• _Source extract_
>>>>

9/11, Baghdad: Same Thing?

David Chens Saturday story, Baghdad Bombing Brings Back Memories of 9/11, likened the terrorist annihilation of the World Trade Center to the U.S. bombing of Iraqi forces in Baghdad.

They watched it from the streets. They watched it from their offices. And to many New Yorkers, the scenes of a city under siege were achingly familiar. New Yorkers watching the televised bombing of Baghdad yesterday said they were riveted by the raw and uninterrupted display of American military might. But for some, the bombing brought back particularly visceral and chilling memories. They could not help thinking about Sept. 11, and how New York, too, was once under assault from the skies.

Never mind that one incident involved terrorists attacking innocent civilians, the other the U.S. military liberating a country from a dictator.

Even Bushs Allies Hate Him

Delaying Talk About the Cost of War by Richard Stevenson on Sunday pulled together a host of partisan complaints about Bush to suggest some kind of conspiracy of secrecy emanating from the Bush administration: The White House's reticence about war costs has crystallized a sense among its political opponents, some independent observers and even some Republicans that Mr. Bush is willing to suppress information that threatens his agenda. They said it fit a pattern in which the administration had been far from forthcoming on matters including Vice President Dick Cheney's energy task force and providing information on detainees taken into custody after the Sept. 11 terrorist attacks.

<<<<

• _Task goal_
From the commentary, return the passage that starts at the words "9/11, Baghdad: Same" and ends after "from a dictator.", copied word for word. The entries come from a different source than the commentary.

[Chart interpretation exercises]
>>>>

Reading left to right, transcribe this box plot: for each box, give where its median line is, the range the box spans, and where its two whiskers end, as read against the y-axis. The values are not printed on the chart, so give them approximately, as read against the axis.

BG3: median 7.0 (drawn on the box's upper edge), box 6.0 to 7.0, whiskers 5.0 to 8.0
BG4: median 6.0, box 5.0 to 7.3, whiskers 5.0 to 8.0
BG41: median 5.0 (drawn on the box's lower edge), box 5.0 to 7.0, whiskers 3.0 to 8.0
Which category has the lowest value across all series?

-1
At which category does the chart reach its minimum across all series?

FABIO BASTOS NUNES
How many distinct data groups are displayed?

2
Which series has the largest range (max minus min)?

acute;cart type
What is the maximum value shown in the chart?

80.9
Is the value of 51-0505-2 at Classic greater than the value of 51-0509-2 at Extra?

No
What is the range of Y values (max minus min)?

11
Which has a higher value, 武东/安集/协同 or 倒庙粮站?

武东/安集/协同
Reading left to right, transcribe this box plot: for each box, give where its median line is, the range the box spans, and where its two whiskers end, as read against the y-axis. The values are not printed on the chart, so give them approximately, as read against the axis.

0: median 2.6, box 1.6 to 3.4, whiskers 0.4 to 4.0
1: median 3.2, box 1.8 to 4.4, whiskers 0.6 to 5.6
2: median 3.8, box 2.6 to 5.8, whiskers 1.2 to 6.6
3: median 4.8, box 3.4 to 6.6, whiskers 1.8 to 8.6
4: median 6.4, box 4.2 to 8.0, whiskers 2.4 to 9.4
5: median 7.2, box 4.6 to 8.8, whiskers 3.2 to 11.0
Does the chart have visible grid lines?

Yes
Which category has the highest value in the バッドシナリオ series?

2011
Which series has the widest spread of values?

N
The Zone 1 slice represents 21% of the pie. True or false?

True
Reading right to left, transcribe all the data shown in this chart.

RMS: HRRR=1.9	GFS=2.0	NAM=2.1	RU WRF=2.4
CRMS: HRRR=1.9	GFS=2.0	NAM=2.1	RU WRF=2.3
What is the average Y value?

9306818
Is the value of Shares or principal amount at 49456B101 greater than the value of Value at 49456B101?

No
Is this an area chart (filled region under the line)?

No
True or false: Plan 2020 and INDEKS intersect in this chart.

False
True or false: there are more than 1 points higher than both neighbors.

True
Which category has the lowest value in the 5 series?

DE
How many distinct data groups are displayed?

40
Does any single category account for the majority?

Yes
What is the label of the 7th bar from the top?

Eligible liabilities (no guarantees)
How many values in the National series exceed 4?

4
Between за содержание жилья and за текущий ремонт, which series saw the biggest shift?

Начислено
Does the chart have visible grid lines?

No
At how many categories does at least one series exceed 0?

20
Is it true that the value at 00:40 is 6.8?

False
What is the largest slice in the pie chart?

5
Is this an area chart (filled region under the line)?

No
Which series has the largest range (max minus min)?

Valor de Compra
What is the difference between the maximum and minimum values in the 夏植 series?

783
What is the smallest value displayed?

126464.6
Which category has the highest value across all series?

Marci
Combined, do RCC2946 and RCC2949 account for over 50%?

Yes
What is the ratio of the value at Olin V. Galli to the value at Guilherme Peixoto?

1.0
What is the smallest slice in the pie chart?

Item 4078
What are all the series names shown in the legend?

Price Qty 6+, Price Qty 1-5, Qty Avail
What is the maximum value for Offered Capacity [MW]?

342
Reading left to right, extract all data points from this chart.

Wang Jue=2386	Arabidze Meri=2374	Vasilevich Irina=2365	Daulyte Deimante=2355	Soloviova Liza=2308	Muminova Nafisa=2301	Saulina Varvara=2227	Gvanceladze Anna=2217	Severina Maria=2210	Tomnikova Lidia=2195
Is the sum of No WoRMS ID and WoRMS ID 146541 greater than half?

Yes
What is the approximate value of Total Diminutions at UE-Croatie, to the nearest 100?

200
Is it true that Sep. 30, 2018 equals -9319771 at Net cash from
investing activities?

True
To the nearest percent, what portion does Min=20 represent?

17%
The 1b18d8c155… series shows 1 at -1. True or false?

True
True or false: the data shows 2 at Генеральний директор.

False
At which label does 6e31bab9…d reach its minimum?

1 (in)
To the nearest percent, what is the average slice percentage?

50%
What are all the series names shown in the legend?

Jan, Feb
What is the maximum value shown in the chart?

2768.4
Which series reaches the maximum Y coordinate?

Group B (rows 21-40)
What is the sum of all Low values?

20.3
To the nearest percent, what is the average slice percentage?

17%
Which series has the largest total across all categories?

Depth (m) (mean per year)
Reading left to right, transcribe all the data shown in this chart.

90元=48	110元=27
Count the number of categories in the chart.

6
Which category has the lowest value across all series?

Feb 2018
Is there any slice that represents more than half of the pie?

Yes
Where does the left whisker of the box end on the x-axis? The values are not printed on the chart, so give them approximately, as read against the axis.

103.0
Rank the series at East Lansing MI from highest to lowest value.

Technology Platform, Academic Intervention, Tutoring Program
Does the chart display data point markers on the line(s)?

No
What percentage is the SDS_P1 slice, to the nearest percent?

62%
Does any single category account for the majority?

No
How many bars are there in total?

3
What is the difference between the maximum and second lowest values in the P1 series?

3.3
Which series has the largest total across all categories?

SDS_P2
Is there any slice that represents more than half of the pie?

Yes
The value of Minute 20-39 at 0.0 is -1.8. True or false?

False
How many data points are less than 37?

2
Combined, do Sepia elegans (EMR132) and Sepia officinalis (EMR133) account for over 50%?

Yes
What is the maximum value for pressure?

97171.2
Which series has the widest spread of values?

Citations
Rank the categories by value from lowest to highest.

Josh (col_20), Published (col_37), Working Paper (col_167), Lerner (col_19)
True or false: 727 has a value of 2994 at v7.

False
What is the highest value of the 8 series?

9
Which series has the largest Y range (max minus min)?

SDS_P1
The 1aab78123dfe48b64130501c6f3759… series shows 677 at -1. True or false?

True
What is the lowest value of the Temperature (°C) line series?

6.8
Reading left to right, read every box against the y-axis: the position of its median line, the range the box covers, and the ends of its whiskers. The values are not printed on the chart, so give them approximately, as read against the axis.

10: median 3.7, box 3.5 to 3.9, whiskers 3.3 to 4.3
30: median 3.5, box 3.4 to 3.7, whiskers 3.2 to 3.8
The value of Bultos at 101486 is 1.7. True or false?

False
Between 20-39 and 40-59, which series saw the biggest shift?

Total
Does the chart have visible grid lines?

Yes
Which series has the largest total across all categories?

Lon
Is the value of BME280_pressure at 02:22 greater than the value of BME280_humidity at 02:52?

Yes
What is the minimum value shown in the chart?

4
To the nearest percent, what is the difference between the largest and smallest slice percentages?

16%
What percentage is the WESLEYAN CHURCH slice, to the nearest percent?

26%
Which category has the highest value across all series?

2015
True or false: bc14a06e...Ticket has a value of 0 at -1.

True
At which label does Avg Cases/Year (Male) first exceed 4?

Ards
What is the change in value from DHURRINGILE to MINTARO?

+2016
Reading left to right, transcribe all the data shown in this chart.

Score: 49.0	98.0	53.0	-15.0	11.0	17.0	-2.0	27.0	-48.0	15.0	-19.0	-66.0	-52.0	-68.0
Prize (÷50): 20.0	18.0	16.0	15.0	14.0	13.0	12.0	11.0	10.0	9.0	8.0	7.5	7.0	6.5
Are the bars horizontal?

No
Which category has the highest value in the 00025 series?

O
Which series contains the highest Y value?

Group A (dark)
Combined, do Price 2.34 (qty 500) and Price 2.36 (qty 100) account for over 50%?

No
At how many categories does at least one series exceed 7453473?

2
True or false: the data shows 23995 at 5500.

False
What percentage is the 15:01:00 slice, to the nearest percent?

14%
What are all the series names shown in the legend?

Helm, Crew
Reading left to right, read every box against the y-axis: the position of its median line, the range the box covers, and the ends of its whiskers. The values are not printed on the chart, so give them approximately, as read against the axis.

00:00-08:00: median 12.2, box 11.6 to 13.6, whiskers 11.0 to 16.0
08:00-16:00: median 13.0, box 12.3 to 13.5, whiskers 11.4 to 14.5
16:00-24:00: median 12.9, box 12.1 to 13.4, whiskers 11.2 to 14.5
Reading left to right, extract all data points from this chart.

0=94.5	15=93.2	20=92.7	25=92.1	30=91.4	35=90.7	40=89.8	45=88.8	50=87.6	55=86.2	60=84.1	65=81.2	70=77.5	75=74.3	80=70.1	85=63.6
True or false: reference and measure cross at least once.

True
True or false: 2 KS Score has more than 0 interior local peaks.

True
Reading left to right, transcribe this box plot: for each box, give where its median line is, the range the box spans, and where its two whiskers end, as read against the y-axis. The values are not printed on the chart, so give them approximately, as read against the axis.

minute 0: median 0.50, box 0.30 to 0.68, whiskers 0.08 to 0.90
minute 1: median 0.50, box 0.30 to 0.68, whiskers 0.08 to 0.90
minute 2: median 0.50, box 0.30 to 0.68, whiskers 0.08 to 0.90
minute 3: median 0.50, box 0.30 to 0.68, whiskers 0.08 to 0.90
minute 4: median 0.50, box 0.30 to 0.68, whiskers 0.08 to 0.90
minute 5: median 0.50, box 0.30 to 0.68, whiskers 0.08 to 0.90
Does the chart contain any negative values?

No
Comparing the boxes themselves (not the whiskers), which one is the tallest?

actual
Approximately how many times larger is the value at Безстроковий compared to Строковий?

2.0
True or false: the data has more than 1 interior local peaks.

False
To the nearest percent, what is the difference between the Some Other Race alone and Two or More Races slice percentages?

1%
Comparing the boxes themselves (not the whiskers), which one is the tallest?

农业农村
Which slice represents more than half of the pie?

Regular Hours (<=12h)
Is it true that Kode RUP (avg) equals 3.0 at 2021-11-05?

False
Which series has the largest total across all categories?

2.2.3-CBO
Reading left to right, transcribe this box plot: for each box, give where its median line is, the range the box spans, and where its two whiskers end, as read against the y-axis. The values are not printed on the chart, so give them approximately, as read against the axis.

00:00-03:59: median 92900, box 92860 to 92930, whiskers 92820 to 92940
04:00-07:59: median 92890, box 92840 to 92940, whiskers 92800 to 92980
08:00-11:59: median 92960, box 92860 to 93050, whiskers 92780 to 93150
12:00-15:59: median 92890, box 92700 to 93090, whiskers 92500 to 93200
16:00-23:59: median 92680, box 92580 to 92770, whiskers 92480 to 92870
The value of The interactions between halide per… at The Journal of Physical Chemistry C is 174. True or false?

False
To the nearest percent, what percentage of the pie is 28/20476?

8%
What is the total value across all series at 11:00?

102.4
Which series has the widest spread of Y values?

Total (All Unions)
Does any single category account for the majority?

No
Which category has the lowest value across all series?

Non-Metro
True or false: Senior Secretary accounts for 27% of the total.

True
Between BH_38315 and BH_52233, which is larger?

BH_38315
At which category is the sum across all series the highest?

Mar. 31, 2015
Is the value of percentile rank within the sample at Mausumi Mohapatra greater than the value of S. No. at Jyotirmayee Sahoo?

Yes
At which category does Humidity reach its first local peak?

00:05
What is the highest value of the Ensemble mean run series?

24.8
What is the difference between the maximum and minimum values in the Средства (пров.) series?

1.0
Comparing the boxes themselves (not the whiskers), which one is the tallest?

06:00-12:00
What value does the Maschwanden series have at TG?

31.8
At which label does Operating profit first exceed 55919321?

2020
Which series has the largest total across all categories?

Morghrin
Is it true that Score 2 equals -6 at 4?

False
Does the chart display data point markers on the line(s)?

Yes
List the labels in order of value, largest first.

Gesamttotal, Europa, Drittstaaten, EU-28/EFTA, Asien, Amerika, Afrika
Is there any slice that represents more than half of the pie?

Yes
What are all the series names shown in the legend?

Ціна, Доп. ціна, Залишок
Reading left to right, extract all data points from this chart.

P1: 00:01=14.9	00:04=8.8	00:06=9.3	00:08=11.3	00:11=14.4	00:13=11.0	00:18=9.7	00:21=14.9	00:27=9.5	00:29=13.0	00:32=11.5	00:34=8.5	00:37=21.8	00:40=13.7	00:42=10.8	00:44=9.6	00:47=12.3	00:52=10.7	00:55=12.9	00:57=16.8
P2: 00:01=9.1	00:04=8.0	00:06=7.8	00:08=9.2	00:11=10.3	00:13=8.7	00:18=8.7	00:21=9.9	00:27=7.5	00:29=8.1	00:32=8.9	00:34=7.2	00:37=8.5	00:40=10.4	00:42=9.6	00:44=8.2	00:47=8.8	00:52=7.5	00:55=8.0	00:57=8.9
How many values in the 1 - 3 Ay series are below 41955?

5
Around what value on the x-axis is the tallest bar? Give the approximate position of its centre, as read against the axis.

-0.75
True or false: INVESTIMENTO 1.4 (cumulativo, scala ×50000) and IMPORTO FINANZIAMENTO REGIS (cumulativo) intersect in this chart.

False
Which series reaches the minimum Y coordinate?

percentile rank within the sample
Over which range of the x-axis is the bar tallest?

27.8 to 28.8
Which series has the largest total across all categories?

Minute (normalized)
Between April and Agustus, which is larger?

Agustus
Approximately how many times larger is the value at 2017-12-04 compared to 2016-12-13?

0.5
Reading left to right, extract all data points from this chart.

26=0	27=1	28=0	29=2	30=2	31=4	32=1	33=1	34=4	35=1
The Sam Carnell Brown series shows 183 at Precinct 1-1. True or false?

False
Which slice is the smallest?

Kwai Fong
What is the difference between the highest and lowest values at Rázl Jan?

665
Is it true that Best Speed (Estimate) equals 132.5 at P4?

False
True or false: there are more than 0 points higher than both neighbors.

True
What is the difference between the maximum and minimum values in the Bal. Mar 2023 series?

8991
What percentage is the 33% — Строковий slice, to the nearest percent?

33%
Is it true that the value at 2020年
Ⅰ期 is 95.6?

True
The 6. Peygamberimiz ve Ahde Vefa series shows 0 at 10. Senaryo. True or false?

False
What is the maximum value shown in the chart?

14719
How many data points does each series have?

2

<<<<

• _Answer area_
9/11, Baghdad: Same Thing?

David Chens Saturday story, Baghdad Bombing Brings Back Memories of 9/11, likened the terrorist annihilation of the World Trade Center to the U.S. bombing of Iraqi forces in Baghdad.

They watched it from the streets. They watched it from their offices. And to many New Yorkers, the scenes of a city under siege were achingly familiar. New Yorkers watching the televised bombing of Baghdad yesterday said they were riveted by the raw and uninterrupted display of American military might. But for some, the bombing brought back particularly visceral and chilling memories. They could not help thinking about Sept. 11, and how New York, too, was once under assault from the skies.

Never mind that one incident involved terrorists attacking innocent civilians, the other the U.S. military liberating a country from a dictator.